C’est seulement en Guinée que la mort d’un grand homme comme Djibril Tamsir Niane, peut passer, inaperçue. Partout ailleurs, les autorités (le président de la République, le premier ou au moins, le ministre de la Culture) auraient publié une déclaration officielle et décrété deux, trois voire cinq jours de deuil national.
Que voulez-vous, l’Etat barbare qui est le nôtre a toujours nourri pour ses élites une haine féroce et irrationnelle que l’arrivée de celui que l’on dit professeur n’a pas fléchie, bien au contraire ! C’est simple, à part l’Avenue Diallo Telli, aucune de nos rues, aucun de nos édifices ne porte le nom d’un de nos intellectuels (très nombreux et de réputation internationale pourtant !)
Si la gestion de notre économie est un échec, la gestion de notre mémoire collective, elle est une véritable catastrophe. Au point qu’on est obligé de prendre la plume pour dire aux nouvelles générations qui est Djibril Tamsir Niane.
Avec Joseph Ki-Zerbo, ce grand historien est considéré à juste titre comme l’Hérodote de l’Afrique contemporaine. Avec son célèbre livre, Soundiata, l’Epopée mandingue, il a posé la première pierre de l’édifice qui abrite aujourd’hui la mémoire du continent. Mais ce n’est pas que pour cela qu’il est inoubliable. Dès la fin de ses études en 1959, il a rejoint son pays nouvellement indépendant pour lui offrir ses talents de chercheur et de pédagogue.
Il fut le premier proviseur noir de la Guinée, notre proviseur à nous tous : à moi, à William Sassine, à Saîdou Bokoum, à Ahmed Tidjane Cissé et à bien d’autres. Fortement associé à la fameuse grève de 1961, il figure avec ses compagnons, Koumandian Keïta, Bah Ibrahima Kaba, Bah Montaga etc. parmi les tous premiers prisonniers politiques du pays. A sa sortie du Camp Alpha Yaya (le camp Boiro n’existait pas encore) il se remit aussitôt à sa passion de toujours : l’exploration, l’exploitation et la conservation de la mémoire africaine.
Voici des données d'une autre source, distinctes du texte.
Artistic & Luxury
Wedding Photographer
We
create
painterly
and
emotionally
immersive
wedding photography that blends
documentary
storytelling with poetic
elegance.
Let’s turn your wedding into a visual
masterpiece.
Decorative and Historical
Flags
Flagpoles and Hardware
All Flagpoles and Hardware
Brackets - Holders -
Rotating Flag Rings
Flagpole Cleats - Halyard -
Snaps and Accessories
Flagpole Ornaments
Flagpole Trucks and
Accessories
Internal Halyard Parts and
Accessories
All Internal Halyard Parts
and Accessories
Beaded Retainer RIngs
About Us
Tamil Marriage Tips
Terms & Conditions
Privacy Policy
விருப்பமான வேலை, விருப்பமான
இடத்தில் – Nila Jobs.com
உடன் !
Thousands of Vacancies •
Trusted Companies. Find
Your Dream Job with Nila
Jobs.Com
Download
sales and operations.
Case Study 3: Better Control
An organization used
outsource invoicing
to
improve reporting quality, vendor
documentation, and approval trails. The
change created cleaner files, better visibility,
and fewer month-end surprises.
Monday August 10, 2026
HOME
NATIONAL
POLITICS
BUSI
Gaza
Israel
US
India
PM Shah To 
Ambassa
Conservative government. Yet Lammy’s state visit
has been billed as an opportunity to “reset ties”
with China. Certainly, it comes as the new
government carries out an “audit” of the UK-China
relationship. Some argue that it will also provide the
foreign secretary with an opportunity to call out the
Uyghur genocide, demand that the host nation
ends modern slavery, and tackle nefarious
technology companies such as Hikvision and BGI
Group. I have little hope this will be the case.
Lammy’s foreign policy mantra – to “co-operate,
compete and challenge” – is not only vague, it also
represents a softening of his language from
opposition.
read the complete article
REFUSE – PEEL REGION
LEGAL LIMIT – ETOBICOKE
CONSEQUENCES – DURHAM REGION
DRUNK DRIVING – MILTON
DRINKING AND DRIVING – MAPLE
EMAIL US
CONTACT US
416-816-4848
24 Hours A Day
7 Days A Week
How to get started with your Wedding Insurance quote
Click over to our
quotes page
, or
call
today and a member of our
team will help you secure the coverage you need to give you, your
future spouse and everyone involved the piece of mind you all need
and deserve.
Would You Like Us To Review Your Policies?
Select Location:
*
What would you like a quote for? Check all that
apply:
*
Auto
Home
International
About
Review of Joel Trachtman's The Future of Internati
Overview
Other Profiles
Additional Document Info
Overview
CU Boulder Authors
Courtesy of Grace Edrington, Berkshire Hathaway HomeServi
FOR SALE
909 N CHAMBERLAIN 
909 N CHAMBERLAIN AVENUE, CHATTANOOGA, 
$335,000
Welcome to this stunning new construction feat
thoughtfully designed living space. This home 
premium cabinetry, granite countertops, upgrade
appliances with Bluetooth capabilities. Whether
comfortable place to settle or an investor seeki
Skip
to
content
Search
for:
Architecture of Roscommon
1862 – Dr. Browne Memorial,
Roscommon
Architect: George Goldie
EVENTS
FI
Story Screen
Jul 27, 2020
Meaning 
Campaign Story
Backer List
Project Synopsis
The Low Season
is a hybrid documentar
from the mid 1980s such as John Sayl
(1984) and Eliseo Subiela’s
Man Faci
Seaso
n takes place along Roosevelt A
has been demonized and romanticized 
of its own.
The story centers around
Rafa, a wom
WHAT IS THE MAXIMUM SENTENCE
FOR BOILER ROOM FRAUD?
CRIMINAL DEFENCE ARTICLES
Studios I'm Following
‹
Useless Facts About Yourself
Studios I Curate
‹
Devenu doyen de la Faculté des Sciences Sociales de l’Institut Polytechnique, il ne cessera de sillonner le pays avec ses étudiants pour localiser les sites historiques, faire parler les griots et les vieillards, les manuscrits et les pierres. C’est ainsi qu’en 1966, en collaboration avec des archéologues polonais, il découvrit les ruines de Guémé Sangan, l’ancien capitale des Tenguéla dans l’actuelle préfecture de Télimélé.
A la fin, il avait gravé sur bandes magnétiques des milliers de témoignages oraux couvrant toutes les périodes de notre histoire. En 1968 ou 69, ol avait d’ailleurs organisé une grande et belle exposition à la Permanence de Conakry II. Je me souviens que j’avais passé une semaine à la visiter et à m’instruire sur des sujets aussi passionnants que Soundjata Keïta, Karamoko Alpha, Zegbéla Toga, Samory, Alpha Yaya, Dinah Saliou, Bôcar Biro, Dianké Wali et autres figures illustres de notre Histoire. Sachant ce que valent les archives chez nous, je n’ose demander ce que sont devenues ces précieuses bandes magnétiques, ce trésor irremplaçable de notre mémoire collective.
J’avais avec mon ancien proviseur des relations quasi-filiales. Il m’a beaucoup guidé dans la construction de mon roman Peuls et c’est lui qui m’a suggéré d’écrire Le roi de Kahel, le roman qui m’a valu le Prix Renaudot.